According to the area where water present, its properties changes. In marshy land, more stickiness, heaviness is there. To reduce this stickiness boiling water to reduce 1/4th is recommended. In dry, arid land, water is light, so to purify it boil only till it reduce 3/4th. In normal land ½ reduced water is good.
Water in late rainy season and autumn season are more pure due to its river origin.in other seasons one can use water stored with proper care and purified. In summer water is stickier and in winters it is more healthy.

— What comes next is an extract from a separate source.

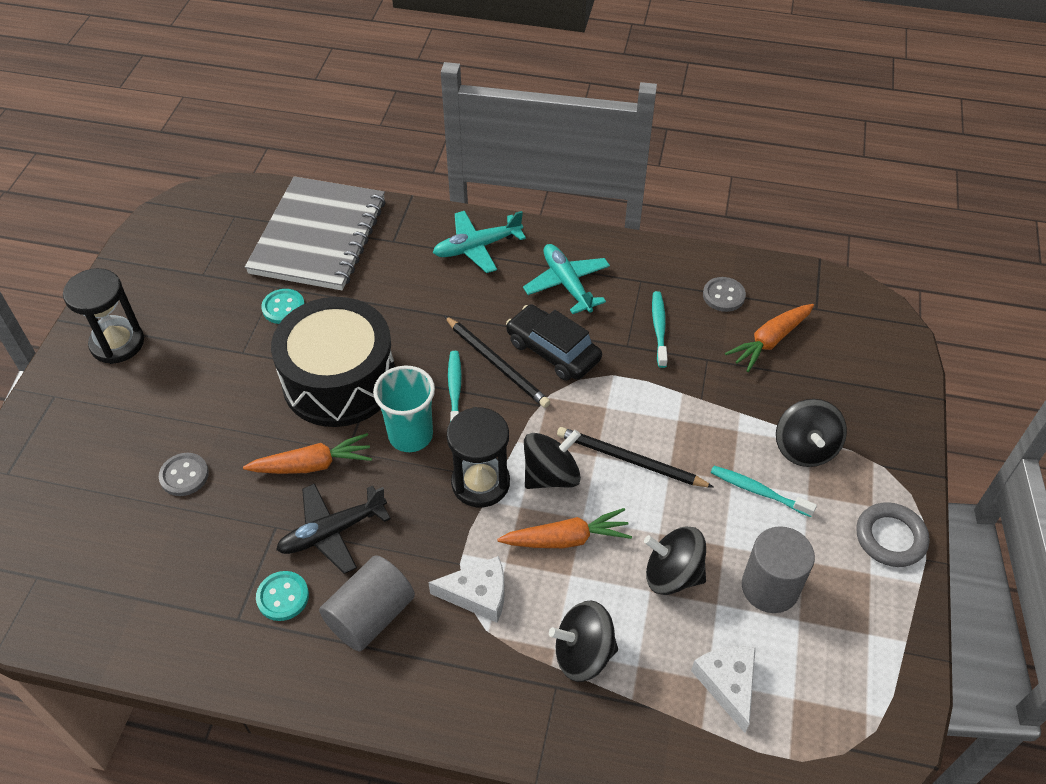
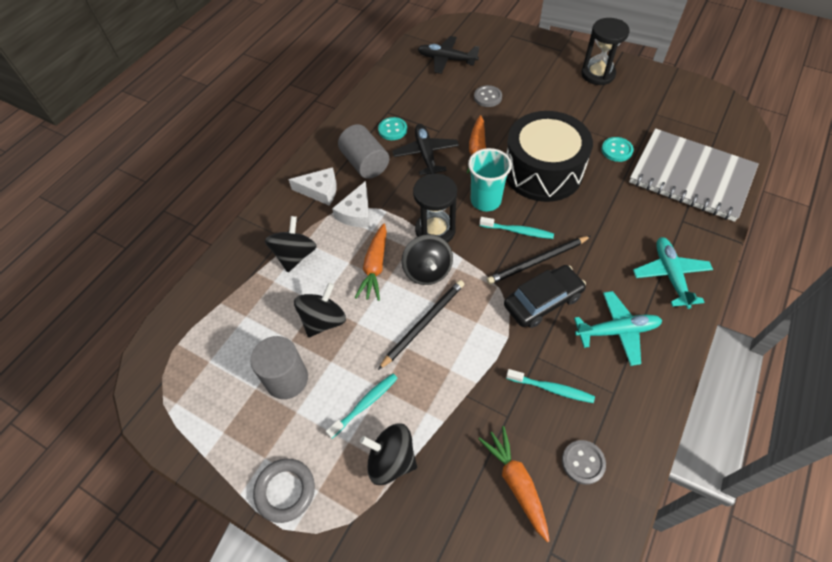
camera: 110 degrees right, 5 degrees up
(82, 560) = (446, 60): none -> black plane
(727, 684) = (237, 326): white cheese -> white cheese (320, 191)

To purify water different methods are recommended. Keep it in airy place, at height, so that it will gets purified by air, sunrays. Put on a fire, allow it to boil, since ‘Veda’ ages man know that amoeba can pollute water, so purify it, by these methods of boiling. Fast moving rivers, fountains water is considered as pure because water forcefully thrown on stones, again and again to destroys amoeba and small creatures. Putting hot iron balls, and soil ball is also method of purification for the same reason. Herb named’Nirmali’-cleaing nut Strchnus potatorum, cleans water, sediments all residue at the bottom of pot.7, 8, 9
After purification some drugs is explained to flavor water, these are clove, vetivir, some spices, cinnamon leaves. Some herbs are recommended to flavor water, they are vetivir-ushir, ,mansi, kachor,kustha, cardamom, clove,kankol, haritaki, sulphur (gandhak), amla, musta, camphor, cinnamon leaves, valla chatushk- pepper, black pepper, spices, saffron, sandalwood, nishottar, nutmeg. Typical method to prepare earthen pot is recommended. Mix mud with bees wax, guggulu, musta, kushtha, vetiver, sandalwood and sugar, then prepare pot, after that put in fire to strengthen it. Metal pots are also good to store water. Gold is healthier in all of them.
Conclusion
Water is life. In Ayurveda, detail description of properties of water, different sources of water, qualities of water depending upon its source, method of purification, storage methods, are explained. Water borne diseases are explained, edema, anemia, skin diseases, asthma, cough, sneezing, pain, abscess, cyst, abnormal growth, three dosha vitiation, are them. Method to purify water are given, some of them are same in today’s era also. Air, fire, sterilization, sedimentation, is method described in our text, which we use today also. Fast moving rivers, big lake water, fountain water, late monsoon water, Autumn rain water is considered as more pure water. Naturally due to air, fire (sun rays), churning with big stones, sterilization and due to vaporization and condensation of sea or river water, disinfects water to make it pure. List of diseases given for particular source of water must be confirmed by chemical analysis, and survey of that particular region. This will be the subject of further study.